I have just watched the film The Machinist and I am convinced the story was written by someone who feels like I do now, perhaps every day, and the film accurately passes on this psychosis to the viewer.
I am doubting everything from my memory to my concept of reality, Who am I? Is this feeling freedom? Horrible freedom.
I feel that the film has somehow released something in me like a drug would, to fracture and split my awareness, no longer am I constrained to one timeline, one perspective, it is just like Trevor and Ivan in the film.

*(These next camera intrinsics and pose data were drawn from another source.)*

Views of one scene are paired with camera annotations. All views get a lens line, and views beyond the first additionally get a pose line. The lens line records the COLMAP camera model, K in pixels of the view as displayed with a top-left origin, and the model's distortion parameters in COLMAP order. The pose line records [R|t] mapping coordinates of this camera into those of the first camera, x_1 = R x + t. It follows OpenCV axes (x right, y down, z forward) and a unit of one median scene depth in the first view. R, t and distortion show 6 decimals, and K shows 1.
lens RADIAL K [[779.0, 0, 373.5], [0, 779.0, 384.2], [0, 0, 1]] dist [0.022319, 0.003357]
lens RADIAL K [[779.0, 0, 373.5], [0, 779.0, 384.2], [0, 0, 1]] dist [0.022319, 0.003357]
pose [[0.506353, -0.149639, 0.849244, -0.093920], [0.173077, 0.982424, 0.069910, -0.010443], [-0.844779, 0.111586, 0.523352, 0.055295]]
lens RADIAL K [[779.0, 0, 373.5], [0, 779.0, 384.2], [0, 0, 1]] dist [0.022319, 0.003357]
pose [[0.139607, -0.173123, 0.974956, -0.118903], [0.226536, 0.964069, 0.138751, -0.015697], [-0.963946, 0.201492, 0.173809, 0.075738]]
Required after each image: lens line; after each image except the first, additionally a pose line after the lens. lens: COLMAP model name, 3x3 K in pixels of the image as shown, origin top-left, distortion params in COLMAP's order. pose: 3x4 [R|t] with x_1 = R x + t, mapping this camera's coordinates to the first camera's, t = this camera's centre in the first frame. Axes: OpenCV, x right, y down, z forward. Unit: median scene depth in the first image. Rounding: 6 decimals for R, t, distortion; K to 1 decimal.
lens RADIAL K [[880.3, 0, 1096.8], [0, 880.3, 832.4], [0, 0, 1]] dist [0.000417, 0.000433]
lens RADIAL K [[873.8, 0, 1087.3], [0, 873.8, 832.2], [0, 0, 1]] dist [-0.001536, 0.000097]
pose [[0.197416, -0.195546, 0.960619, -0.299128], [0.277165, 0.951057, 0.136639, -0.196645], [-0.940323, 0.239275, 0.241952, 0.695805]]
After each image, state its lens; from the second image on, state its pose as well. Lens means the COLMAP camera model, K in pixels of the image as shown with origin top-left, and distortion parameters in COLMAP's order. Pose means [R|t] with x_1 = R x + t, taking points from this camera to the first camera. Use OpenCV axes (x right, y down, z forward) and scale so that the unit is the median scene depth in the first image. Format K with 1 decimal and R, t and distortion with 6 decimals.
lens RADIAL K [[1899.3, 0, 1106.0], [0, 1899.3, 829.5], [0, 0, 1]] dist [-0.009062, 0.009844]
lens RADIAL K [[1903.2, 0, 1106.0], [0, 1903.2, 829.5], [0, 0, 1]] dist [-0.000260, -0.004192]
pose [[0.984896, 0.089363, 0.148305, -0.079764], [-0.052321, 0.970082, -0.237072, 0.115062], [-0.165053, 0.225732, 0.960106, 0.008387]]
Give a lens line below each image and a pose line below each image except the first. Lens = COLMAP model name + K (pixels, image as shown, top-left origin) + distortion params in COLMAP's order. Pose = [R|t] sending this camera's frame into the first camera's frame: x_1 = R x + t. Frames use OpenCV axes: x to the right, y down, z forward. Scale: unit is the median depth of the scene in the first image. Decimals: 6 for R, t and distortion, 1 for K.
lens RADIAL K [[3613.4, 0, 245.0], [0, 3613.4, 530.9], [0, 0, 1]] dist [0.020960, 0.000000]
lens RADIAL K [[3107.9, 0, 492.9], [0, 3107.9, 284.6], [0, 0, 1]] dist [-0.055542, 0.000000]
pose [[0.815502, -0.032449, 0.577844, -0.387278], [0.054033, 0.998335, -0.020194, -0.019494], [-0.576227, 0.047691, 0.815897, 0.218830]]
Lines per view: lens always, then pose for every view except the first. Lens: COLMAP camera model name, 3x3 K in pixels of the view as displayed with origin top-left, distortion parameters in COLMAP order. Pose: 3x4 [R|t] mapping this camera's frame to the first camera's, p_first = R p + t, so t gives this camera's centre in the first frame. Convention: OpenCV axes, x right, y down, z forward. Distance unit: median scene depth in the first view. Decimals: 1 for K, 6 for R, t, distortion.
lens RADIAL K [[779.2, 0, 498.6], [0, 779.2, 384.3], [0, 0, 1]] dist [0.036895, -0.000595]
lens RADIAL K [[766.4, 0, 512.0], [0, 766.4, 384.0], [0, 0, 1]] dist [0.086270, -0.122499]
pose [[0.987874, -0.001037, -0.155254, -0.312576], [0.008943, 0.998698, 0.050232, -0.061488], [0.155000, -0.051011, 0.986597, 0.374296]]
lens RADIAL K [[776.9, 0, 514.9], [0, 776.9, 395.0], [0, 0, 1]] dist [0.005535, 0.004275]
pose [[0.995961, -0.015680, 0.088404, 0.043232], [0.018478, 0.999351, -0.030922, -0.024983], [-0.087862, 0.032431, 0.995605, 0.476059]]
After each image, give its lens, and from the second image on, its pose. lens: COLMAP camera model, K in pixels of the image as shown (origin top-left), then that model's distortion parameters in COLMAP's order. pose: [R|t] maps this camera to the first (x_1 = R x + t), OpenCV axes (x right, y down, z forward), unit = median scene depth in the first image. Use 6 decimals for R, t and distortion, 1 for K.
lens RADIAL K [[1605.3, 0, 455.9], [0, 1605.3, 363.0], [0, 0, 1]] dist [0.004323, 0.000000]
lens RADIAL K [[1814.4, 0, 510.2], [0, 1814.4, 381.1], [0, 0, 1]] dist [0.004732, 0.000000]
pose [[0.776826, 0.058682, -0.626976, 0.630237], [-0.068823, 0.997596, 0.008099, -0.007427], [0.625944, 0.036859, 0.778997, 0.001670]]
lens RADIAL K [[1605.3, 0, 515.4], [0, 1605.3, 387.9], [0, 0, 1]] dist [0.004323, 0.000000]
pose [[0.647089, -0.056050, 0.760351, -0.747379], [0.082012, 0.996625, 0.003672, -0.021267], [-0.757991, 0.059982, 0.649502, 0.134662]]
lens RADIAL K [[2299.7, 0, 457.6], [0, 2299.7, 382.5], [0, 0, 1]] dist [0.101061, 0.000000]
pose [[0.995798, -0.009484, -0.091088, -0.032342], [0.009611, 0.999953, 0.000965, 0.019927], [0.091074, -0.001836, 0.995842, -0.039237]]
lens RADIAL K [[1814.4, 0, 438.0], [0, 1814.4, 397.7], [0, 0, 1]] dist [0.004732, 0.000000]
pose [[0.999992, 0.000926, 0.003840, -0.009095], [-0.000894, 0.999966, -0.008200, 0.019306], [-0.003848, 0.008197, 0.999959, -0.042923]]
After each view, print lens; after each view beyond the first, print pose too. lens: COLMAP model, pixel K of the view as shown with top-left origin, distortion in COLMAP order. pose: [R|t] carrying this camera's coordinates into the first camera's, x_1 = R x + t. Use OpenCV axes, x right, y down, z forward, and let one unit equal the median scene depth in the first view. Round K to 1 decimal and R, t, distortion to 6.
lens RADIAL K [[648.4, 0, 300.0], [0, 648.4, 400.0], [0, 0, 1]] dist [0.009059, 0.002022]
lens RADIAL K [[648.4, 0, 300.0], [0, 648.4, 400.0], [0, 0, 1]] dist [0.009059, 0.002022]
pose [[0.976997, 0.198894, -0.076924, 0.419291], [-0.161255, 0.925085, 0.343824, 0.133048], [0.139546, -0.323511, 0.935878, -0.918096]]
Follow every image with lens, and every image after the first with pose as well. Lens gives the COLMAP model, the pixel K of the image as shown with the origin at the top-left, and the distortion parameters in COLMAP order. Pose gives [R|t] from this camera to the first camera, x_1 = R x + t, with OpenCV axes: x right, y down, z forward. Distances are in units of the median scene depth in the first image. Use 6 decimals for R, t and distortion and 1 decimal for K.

There is so much safety in linearality.
What gets me more is that in the film Trevor is inevitably and obviously drawn towards his destiny by the things going on around him, and yet he cannot see his destiny. I too feel I am drawn by things around me to some conclusion that I cannot see. Why for example am I drawn to find films that can do this to me? Why do I feel that they are pieces of a very personal puzzle. Is my website; Trevor's fridge? am I hanging myself slowly?
I have noticed of late a number of different people in different situations all remarking the same thing about me: Am I asleep? did you drop off there? A guy at work, my hairdresser, my wife!
Am I passing out and not knowing it during the day? I have no memory of doing so and I don't think I am missing any part of the timeline but there is a nagging feeling that they are right, and that time stops.
I am having one of those moments where I wonder if I am truly mental!